NVIDIA-Merlin / Merlin

NVIDIA Merlin is an open source library providing end-to-end GPU-accelerated recommender systems, from feature engineering and preprocessing to training deep learning models and running inference in production.
Apache License 2.0
715 stars 111 forks source link

[BUG] CUDA context error #1079

Open ngocuyen1207 opened 8 months ago

ngocuyen1207 commented 8 months ago

Bug description

The code only runs on one GPU instead of multiple GPUs when it is on a .py file. When I use a jupyter notebook, there is no problem. It shows a warning: 2023-11-02 14:51:33,718 - distributed.comm.ucx - WARNING - Worker with process ID 3666900 should have a CUDA context assigned to device 1 (b'GPU-969c643a-e088-20fd-2b92-f8369b3da310'), but instead the CUDA context is on device 0 (b'GPU-6fbed52c-1fae-3eec-431d-dbc3c81e26a3'). This is often the result of a CUDA-enabled library calling a CUDA runtime function before Dask-CUDA can spawn worker processes. Please make sure any such function calls don't happen at import time or in the global scope of a program.

Code to reproduce bug

from merlin.core.utils import Distributed
from multiprocessing import freeze_support

if __name__ == '__main__':
    freeze_support()
    with Distributed():
        print('hi')    

Environment details

jperez999 commented 7 months ago

Hello @ngocuyen1207 , please try to run on an updated version of python. We are tightly coupled to the rapids ecosystem and support for python 3.8.0 was dropped a while back, please refer to: https://docs.rapids.ai/install. Let us know if you still experience the same issue with upgraded python.

__Available data__:
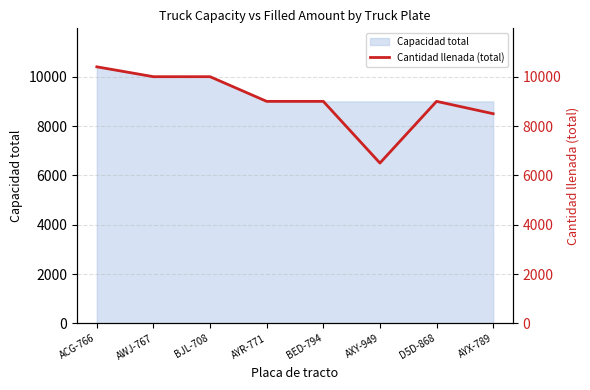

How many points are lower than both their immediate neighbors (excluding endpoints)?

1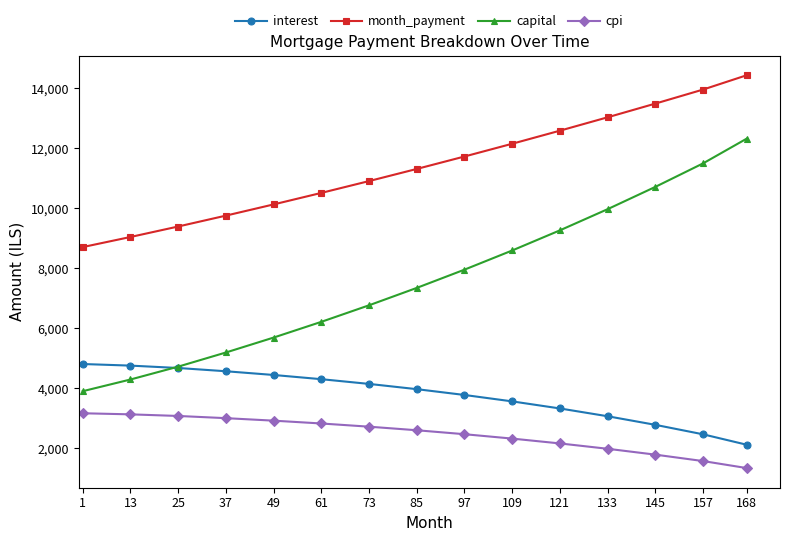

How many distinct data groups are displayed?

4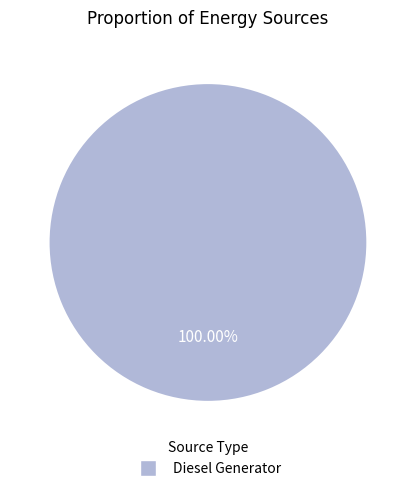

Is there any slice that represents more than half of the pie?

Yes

__Problems to solve__:
[a] List the section headings that appear in the opening post of the Merlin issue thread about the CUDA context error.
[b] From the Merlin issue thread about the CUDA context error, reproduce the part that opens with the words containing "from merlin.core.utils import" and closes with "with upgraded python.".

__Answers to the tasks__:
[a]
Bug description
Code to reproduce bug
Environment details

[b]
from merlin.core.utils import Distributed
from multiprocessing import freeze_support

if __name__ == '__main__':
    freeze_support()
    with Distributed():
        print('hi')    

Environment details

jperez999 commented 7 months ago

Hello @ngocuyen1207 , please try to run on an updated version of python. We are tightly coupled to the rapids ecosystem and support for python 3.8.0 was dropped a while back, please refer to: https://docs.rapids.ai/install. Let us know if you still experience the same issue with upgraded python.